What to work on. A word-for-word copy of the listing is needed. Retype it in full.

Material for this task.
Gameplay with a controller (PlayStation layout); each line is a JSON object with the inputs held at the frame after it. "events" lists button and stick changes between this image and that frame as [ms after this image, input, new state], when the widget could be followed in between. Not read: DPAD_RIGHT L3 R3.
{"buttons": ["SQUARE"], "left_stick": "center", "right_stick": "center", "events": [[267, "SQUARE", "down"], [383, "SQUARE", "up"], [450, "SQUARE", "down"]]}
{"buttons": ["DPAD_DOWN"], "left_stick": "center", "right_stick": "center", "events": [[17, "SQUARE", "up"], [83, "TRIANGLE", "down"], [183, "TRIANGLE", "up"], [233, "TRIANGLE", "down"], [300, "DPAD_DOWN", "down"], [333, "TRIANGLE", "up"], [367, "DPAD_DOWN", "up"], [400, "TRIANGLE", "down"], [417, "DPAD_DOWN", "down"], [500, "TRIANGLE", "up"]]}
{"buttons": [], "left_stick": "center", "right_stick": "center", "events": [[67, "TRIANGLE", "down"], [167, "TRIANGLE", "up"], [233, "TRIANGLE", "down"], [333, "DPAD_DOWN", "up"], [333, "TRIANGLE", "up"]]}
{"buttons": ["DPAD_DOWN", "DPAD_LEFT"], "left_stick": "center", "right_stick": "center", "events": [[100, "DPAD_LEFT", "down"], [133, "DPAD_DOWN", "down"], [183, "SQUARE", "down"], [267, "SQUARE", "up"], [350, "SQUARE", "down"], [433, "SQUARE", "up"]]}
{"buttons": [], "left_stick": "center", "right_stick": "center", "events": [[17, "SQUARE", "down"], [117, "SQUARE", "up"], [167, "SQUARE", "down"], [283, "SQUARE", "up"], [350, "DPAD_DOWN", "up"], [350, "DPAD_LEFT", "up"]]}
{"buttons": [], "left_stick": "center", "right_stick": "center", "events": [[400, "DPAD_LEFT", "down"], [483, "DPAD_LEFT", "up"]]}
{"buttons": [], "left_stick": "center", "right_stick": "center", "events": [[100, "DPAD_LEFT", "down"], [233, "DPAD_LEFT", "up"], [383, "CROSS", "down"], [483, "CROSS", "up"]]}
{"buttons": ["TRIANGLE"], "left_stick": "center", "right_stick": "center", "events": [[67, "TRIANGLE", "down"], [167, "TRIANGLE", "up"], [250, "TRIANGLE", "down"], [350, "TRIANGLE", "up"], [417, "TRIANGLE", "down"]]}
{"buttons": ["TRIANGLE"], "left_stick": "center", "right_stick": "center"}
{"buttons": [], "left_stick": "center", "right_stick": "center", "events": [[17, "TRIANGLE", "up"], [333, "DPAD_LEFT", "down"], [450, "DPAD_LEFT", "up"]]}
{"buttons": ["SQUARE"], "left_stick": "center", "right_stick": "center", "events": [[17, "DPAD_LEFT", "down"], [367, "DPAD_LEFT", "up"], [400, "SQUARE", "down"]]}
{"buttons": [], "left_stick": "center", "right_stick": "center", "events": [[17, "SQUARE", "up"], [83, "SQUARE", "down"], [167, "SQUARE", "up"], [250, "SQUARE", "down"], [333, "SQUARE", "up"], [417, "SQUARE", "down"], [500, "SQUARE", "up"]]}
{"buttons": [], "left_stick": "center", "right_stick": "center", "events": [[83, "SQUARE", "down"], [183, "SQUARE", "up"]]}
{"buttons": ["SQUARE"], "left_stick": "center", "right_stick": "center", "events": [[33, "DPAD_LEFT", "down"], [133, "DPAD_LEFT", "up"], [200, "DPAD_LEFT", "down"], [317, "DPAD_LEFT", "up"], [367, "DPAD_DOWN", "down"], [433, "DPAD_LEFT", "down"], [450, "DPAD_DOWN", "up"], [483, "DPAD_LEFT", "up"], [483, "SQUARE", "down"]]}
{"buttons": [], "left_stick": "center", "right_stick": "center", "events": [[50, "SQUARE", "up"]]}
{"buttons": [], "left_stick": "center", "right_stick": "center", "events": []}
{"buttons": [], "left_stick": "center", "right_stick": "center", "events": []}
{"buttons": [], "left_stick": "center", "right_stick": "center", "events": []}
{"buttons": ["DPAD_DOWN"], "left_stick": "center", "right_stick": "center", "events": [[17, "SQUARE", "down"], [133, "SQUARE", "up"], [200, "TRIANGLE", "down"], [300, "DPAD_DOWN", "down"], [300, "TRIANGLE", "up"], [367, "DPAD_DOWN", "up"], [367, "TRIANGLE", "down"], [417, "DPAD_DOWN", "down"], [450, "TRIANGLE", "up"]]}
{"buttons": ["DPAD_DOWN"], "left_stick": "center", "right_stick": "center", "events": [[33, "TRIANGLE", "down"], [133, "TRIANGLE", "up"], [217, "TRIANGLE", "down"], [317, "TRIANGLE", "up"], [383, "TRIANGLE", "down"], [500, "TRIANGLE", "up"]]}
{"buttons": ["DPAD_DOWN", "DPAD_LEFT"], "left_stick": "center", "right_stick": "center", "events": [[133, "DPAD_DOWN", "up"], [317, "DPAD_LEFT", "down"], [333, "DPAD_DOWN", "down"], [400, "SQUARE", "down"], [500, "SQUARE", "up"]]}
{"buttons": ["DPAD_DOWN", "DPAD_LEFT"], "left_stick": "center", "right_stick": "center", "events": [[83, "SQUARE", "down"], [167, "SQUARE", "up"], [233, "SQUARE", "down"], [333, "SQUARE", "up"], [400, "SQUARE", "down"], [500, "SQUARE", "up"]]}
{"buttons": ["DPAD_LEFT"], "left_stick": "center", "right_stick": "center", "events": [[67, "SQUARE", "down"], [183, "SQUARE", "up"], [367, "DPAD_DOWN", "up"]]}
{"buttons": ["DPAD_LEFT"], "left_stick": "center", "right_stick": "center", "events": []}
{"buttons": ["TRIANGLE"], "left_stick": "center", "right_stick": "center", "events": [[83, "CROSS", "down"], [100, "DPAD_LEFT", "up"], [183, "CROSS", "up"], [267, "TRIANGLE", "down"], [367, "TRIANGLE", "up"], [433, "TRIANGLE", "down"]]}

Answer to this exercise.
Gameplay with a controller (PlayStation layout); each line is a JSON object with the inputs held at the frame after it. "events" lists button and stick changes between this image and that frame as [ms after this image, input, new state], when the widget could be followed in between. Not read: DPAD_RIGHT L3 R3.
{"buttons": ["SQUARE"], "left_stick": "center", "right_stick": "center", "events": [[267, "SQUARE", "down"], [383, "SQUARE", "up"], [450, "SQUARE", "down"]]}
{"buttons": ["DPAD_DOWN"], "left_stick": "center", "right_stick": "center", "events": [[17, "SQUARE", "up"], [83, "TRIANGLE", "down"], [183, "TRIANGLE", "up"], [233, "TRIANGLE", "down"], [300, "DPAD_DOWN", "down"], [333, "TRIANGLE", "up"], [367, "DPAD_DOWN", "up"], [400, "TRIANGLE", "down"], [417, "DPAD_DOWN", "down"], [500, "TRIANGLE", "up"]]}
{"buttons": [], "left_stick": "center", "right_stick": "center", "events": [[67, "TRIANGLE", "down"], [167, "TRIANGLE", "up"], [233, "TRIANGLE", "down"], [333, "DPAD_DOWN", "up"], [333, "TRIANGLE", "up"]]}
{"buttons": ["DPAD_DOWN", "DPAD_LEFT"], "left_stick": "center", "right_stick": "center", "events": [[100, "DPAD_LEFT", "down"], [133, "DPAD_DOWN", "down"], [183, "SQUARE", "down"], [267, "SQUARE", "up"], [350, "SQUARE", "down"], [433, "SQUARE", "up"]]}
{"buttons": [], "left_stick": "center", "right_stick": "center", "events": [[17, "SQUARE", "down"], [117, "SQUARE", "up"], [167, "SQUARE", "down"], [283, "SQUARE", "up"], [350, "DPAD_DOWN", "up"], [350, "DPAD_LEFT", "up"]]}
{"buttons": [], "left_stick": "center", "right_stick": "center", "events": [[400, "DPAD_LEFT", "down"], [483, "DPAD_LEFT", "up"]]}
{"buttons": [], "left_stick": "center", "right_stick": "center", "events": [[100, "DPAD_LEFT", "down"], [233, "DPAD_LEFT", "up"], [383, "CROSS", "down"], [483, "CROSS", "up"]]}
{"buttons": ["TRIANGLE"], "left_stick": "center", "right_stick": "center", "events": [[67, "TRIANGLE", "down"], [167, "TRIANGLE", "up"], [250, "TRIANGLE", "down"], [350, "TRIANGLE", "up"], [417, "TRIANGLE", "down"]]}
{"buttons": ["TRIANGLE"], "left_stick": "center", "right_stick": "center"}
{"buttons": [], "left_stick": "center", "right_stick": "center", "events": [[17, "TRIANGLE", "up"], [333, "DPAD_LEFT", "down"], [450, "DPAD_LEFT", "up"]]}
{"buttons": ["SQUARE"], "left_stick": "center", "right_stick": "center", "events": [[17, "DPAD_LEFT", "down"], [367, "DPAD_LEFT", "up"], [400, "SQUARE", "down"]]}
{"buttons": [], "left_stick": "center", "right_stick": "center", "events": [[17, "SQUARE", "up"], [83, "SQUARE", "down"], [167, "SQUARE", "up"], [250, "SQUARE", "down"], [333, "SQUARE", "up"], [417, "SQUARE", "down"], [500, "SQUARE", "up"]]}
{"buttons": [], "left_stick": "center", "right_stick": "center", "events": [[83, "SQUARE", "down"], [183, "SQUARE", "up"]]}
{"buttons": ["SQUARE"], "left_stick": "center", "right_stick": "center", "events": [[33, "DPAD_LEFT", "down"], [133, "DPAD_LEFT", "up"], [200, "DPAD_LEFT", "down"], [317, "DPAD_LEFT", "up"], [367, "DPAD_DOWN", "down"], [433, "DPAD_LEFT", "down"], [450, "DPAD_DOWN", "up"], [483, "DPAD_LEFT", "up"], [483, "SQUARE", "down"]]}
{"buttons": [], "left_stick": "center", "right_stick": "center", "events": [[50, "SQUARE", "up"]]}
{"buttons": [], "left_stick": "center", "right_stick": "center", "events": []}
{"buttons": [], "left_stick": "center", "right_stick": "center", "events": []}
{"buttons": [], "left_stick": "center", "right_stick": "center", "events": []}
{"buttons": ["DPAD_DOWN"], "left_stick": "center", "right_stick": "center", "events": [[17, "SQUARE", "down"], [133, "SQUARE", "up"], [200, "TRIANGLE", "down"], [300, "DPAD_DOWN", "down"], [300, "TRIANGLE", "up"], [367, "DPAD_DOWN", "up"], [367, "TRIANGLE", "down"], [417, "DPAD_DOWN", "down"], [450, "TRIANGLE", "up"]]}
{"buttons": ["DPAD_DOWN"], "left_stick": "center", "right_stick": "center", "events": [[33, "TRIANGLE", "down"], [133, "TRIANGLE", "up"], [217, "TRIANGLE", "down"], [317, "TRIANGLE", "up"], [383, "TRIANGLE", "down"], [500, "TRIANGLE", "up"]]}
{"buttons": ["DPAD_DOWN", "DPAD_LEFT"], "left_stick": "center", "right_stick": "center", "events": [[133, "DPAD_DOWN", "up"], [317, "DPAD_LEFT", "down"], [333, "DPAD_DOWN", "down"], [400, "SQUARE", "down"], [500, "SQUARE", "up"]]}
{"buttons": ["DPAD_DOWN", "DPAD_LEFT"], "left_stick": "center", "right_stick": "center", "events": [[83, "SQUARE", "down"], [167, "SQUARE", "up"], [233, "SQUARE", "down"], [333, "SQUARE", "up"], [400, "SQUARE", "down"], [500, "SQUARE", "up"]]}
{"buttons": ["DPAD_LEFT"], "left_stick": "center", "right_stick": "center", "events": [[67, "SQUARE", "down"], [183, "SQUARE", "up"], [367, "DPAD_DOWN", "up"]]}
{"buttons": ["DPAD_LEFT"], "left_stick": "center", "right_stick": "center", "events": []}
{"buttons": ["TRIANGLE"], "left_stick": "center", "right_stick": "center", "events": [[83, "CROSS", "down"], [100, "DPAD_LEFT", "up"], [183, "CROSS", "up"], [267, "TRIANGLE", "down"], [367, "TRIANGLE", "up"], [433, "TRIANGLE", "down"]]}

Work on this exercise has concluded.